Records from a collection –
——

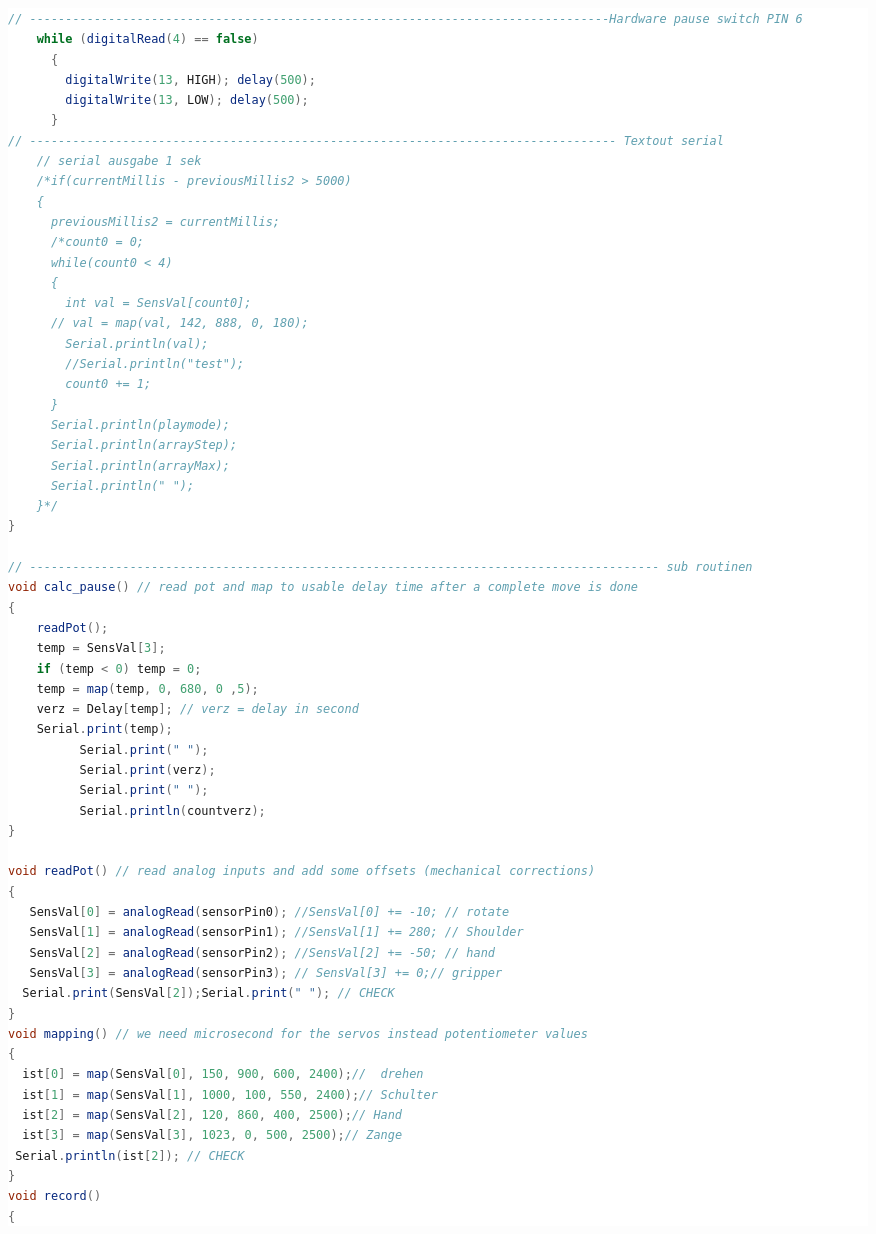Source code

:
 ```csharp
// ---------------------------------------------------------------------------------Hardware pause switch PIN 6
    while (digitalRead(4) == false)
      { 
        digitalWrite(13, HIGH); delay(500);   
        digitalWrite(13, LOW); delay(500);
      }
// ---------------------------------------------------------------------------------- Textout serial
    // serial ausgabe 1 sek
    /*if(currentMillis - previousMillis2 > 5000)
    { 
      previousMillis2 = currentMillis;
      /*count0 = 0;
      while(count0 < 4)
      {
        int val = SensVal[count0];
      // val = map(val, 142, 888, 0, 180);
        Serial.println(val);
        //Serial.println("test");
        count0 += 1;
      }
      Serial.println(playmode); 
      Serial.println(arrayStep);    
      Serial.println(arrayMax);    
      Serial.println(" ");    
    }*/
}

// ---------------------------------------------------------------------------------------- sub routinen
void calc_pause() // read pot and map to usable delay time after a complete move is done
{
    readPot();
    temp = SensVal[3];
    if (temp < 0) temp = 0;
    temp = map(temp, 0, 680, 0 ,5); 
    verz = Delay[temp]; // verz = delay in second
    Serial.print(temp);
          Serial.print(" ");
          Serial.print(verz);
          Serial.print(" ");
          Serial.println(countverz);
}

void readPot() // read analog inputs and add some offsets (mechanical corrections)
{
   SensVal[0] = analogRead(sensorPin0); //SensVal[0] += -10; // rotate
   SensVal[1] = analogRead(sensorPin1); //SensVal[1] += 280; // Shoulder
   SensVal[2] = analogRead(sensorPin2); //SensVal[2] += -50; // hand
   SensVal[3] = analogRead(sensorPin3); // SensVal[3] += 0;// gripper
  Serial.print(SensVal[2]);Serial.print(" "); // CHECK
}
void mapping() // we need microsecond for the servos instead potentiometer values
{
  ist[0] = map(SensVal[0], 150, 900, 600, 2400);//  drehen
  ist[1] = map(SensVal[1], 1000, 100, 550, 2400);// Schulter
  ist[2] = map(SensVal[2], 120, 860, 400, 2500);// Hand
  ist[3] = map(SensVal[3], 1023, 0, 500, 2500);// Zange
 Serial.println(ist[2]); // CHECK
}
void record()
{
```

——

WHAT YOU SHOULD DO –
Return a copy of each line in the entries that contains "currentMillis".

RESPONSE AREA –
    /*if(currentMillis - previousMillis2 > 5000)
      previousMillis2 = currentMillis;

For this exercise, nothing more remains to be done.